_Source text_:
=== Begin Enclosure ===

The Controversy: To Welcome? Or to Provide for?

“Accogliere” is the original Italian translation that sparked the controversy. The Italian heading for the controversial section reads, “accogliere le persone omosessuali.” The Associated Press reports, “The first version (of the translation) asked if the church was capable of ‘welcoming these people, guaranteeing to them a fraternal space in our communities.’

The new version asks if the church is ‘capable of providing for these people, guaranteeing … them … a place of fellowship in our communities.’ The first version said homosexual unions can often constitute a ‘precious support in the life of the partners.’ The new one says gay unions often constitute ‘valuable support in the life of these persons.’”

It seems that the first version of the translation, in which the stated goal was “welcoming” gay and lesbian parishioners, sparked outrage among traditional Catholics, particularly in the U.S., prompting the change. The English version, first released on Monday, was changed on Thursday. Several Italian scholars said the first translation released was unfaithful and a flagrant falsification of Vatican aims.

Massimo Faggioli, an Italian theologian, insisted, “I am Italian and that is not a translation, it is a falsification.” No other version of the document, which has also been translated into a range of other languages, was changed. Still, others contend that the first version was the more faithful translation, and that “accogliere” does indicate “to welcome.”

=== End Enclosure ===

_Work order_: Retype the whole translation passage word for word, keeping its heading and paragraph breaks. Work from the translation passage alone.

_Dataset extract_:
=== Begin Enclosure ===

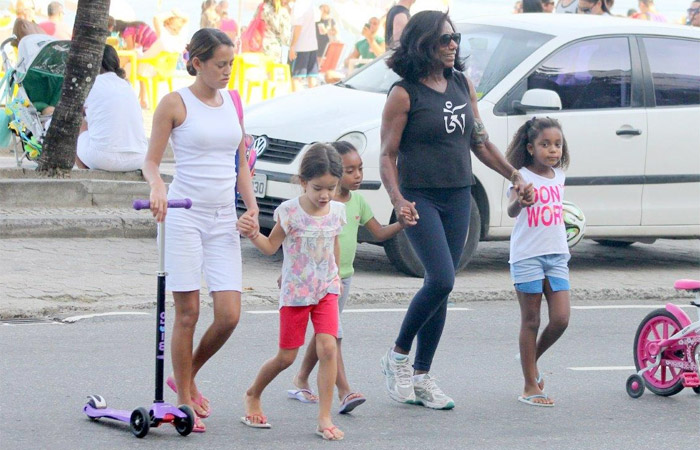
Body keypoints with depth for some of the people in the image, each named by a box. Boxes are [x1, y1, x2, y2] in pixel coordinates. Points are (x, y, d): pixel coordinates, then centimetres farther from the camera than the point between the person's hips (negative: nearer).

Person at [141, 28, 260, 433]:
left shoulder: (232, 103, 12)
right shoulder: (175, 103, -3)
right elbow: (152, 161, -1)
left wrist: (252, 205, 5)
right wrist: (157, 186, -22)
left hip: (224, 218, 5)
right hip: (184, 214, -5)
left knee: (230, 315, -4)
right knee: (187, 313, -4)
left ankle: (188, 377, 20)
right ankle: (184, 400, 8)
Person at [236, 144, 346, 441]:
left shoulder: (337, 211, -1)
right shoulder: (290, 212, -13)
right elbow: (271, 246, -5)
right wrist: (253, 235, -24)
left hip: (326, 289, 3)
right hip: (295, 292, -3)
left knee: (328, 347, -14)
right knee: (287, 356, 5)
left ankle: (325, 419, -8)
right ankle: (253, 395, 34)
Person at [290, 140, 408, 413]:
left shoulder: (358, 201, 6)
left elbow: (379, 233, 11)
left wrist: (402, 224, -7)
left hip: (344, 276, 7)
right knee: (332, 334, -15)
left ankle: (300, 382, 30)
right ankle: (344, 392, -21)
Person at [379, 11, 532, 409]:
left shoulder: (463, 85, 10)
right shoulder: (405, 94, -7)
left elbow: (480, 141, 19)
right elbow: (387, 155, -8)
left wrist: (514, 174, 10)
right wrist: (397, 200, -22)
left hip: (458, 197, 6)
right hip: (420, 198, -6)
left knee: (441, 287, 6)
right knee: (441, 280, -19)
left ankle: (422, 377, 13)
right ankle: (398, 356, 1)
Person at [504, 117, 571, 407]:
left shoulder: (558, 176, 9)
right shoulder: (523, 176, -10)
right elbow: (511, 211, -27)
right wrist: (520, 202, -49)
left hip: (557, 256, 5)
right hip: (527, 256, -5)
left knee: (561, 319, -3)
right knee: (530, 321, 0)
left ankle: (532, 359, 23)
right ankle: (530, 386, 6)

=== End Enclosure ===

_Response to this task_:
The Controversy: To Welcome? Or to Provide for?

“Accogliere” is the original Italian translation that sparked the controversy. The Italian heading for the controversial section reads, “accogliere le persone omosessuali.” The Associated Press reports, “The first version (of the translation) asked if the church was capable of ‘welcoming these people, guaranteeing to them a fraternal space in our communities.’

The new version asks if the church is ‘capable of providing for these people, guaranteeing … them … a place of fellowship in our communities.’ The first version said homosexual unions can often constitute a ‘precious support in the life of the partners.’ The new one says gay unions often constitute ‘valuable support in the life of these persons.’”

It seems that the first version of the translation, in which the stated goal was “welcoming” gay and lesbian parishioners, sparked outrage among traditional Catholics, particularly in the U.S., prompting the change. The English version, first released on Monday, was changed on Thursday. Several Italian scholars said the first translation released was unfaithful and a flagrant falsification of Vatican aims.

Massimo Faggioli, an Italian theologian, insisted, “I am Italian and that is not a translation, it is a falsification.” No other version of the document, which has also been translated into a range of other languages, was changed. Still, others contend that the first version was the more faithful translation, and that “accogliere” does indicate “to welcome.”